Sunday, May 23, 2010

riding the waves...

i thought i better post to at least let people know i haven't driven my car into a tree or anything crazy like that:)  josh and i are doing okay.  it sort of comes in waves.  one minute life feels somewhat normal and the next we are plagued with the reality of trying to figure out where to go from here while simultaneously dealing with the feelings of loss.  the bright side is neither of us are claiming defeat at this point.  we have chosen to keep the white flag tucked away for the time being at least.  i don't think either of us question whether or not to try again.  we have to.  if after another cycle we are left facing these same circumstances then at that point we will have to have a very serious conversation about how to proceed. 

i spoke briefly with brandi, our ivf coordinator, on friday and we have scheduled a follow-up appointment for june 3rd which just so happens to be our 3rd anniversary.  we will at that time discuss what could have gone wrong, where to go from here and so forth.  i asked when we would be able to start again should we choose to do so and she said we could begin with my next cycle which will be a month from now.  that seemed a little soon at first but then josh reminded me that the first month of treatment is primarily oral meds.  we honestly haven't made a definite decision at this point.  i don't think we can until we meet with them on the 3rd and see what they say.
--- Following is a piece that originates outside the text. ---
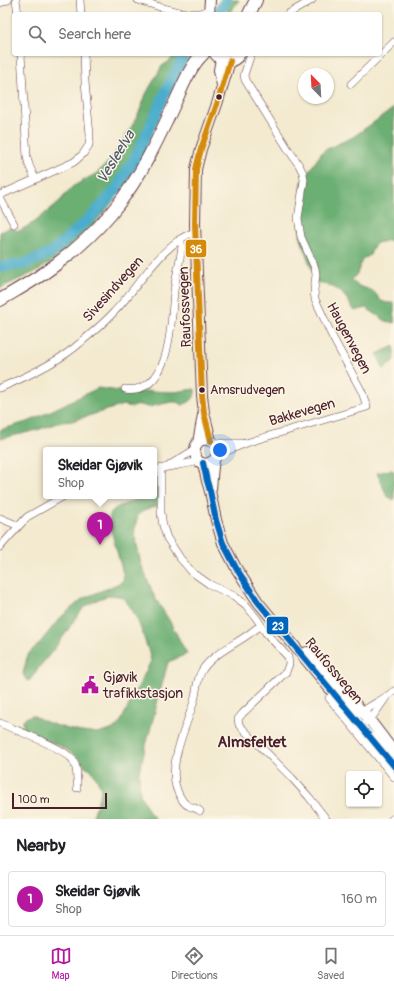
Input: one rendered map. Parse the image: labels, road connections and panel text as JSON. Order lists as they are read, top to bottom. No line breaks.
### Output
{"streets":{"main road":["Raufossvegen"],"street":["Sivesindvegen","Haugenvegen","Bakkevegen"]},"crossings":[["Sivesindvegen","Raufossvegen"],["Raufossvegen","Bakkevegen"],["Haugenvegen","Bakkevegen"]],"districts":["Almsfeltet"],"water":["Vesleelva"],"places":{"other":["Amsrudvegen"],"public building":["Gjøvik trafikkstasjon"]},"lines":["transit line 36","transit line 23"],"scale_bar":"100 m","north":"top left","page":{"search":"Search here","popup":["Skeidar Gjøvik","Shop"],"pins":"1","scale":"100 m","heading":"Nearby","list":[{"mark":"1","name":"Skeidar Gjøvik","note":"Shop","value":"160 m"}],"nav":["Map","Directions","Saved"]}}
i don't think our protocol should change much but that is pure speculation on my part.  they were able to retrieve eggs and create embryos which is not possible for some couples.  in that regard we were very fortunate.  i think the second time will be more and less stressful than the first.  it will be nice to know what to expect with the various procedures, shots, etc. but it will be very nerve-racking to know this will likely be our last shot at having a biological child.  it will take us a long time to pay back the debt we have already accumulated with this cycle.  with that being said, we have no regrets.  josh or i neither one feel we made a mistake in trying and although this feeling right now is incredibly painful we both still feel positive this process will work for us.

we have decided to take a little mini-vacation to hermann for our anniversary to get away from everything and try to figure out where to go from here.  we found a cute little cottage that allows large dogs so we will be able to take kemper along.  it says they have to be "well-behaved" but i will pretend i didn't see that.  josh says i am going to have to build my tolerance up if we are going to be spending a weekend in wine country:)  i am very much looking forward to a nice relaxing weekend away.  one year ago today we were on a plane to cabo san lucas, i think i could use that vacation ten times more this year.

i allowed myself two days to eat whatever i wanted and am now getting back on track.  i am still juicing everyday and eating healthy.  i haven't had any caffeine since the diet coke on the day we found out the results.  i have, of course, indulged in a few glasses of vino but nothing in excess.  i would like to shed a few pounds before we begin our next cycle or i am going to look preggers by the time it wraps up.  they say you put on approximately ten pounds with every cycle and they aren't kidding!  i was eating healthier than i ever have and still put on ten pounds.  of course, i wasn't allowed to exercise but still!  i also plan to continue with acupuncture as i believe 100% it helped if only mentally.

josh and i both are incredibly grateful for everyone who has reached out to us in the past few days.  i know we haven't been in touch with everyone who has done so but please know how thankful we are.  i know that everyone is incredibly busy with their own lives so the fact that so many of you have taken the time to call or drop by is astonishing.  we feel incredibly lucky to be surrounded by so many wonderful people.

1 comment:

  1. I am so sorry to hera your unfortunate news. You are so correct that there is nothing to say that helps and cliches become painful to hear. Just want you to know you are in my thoughts and if I can do anything, let me know.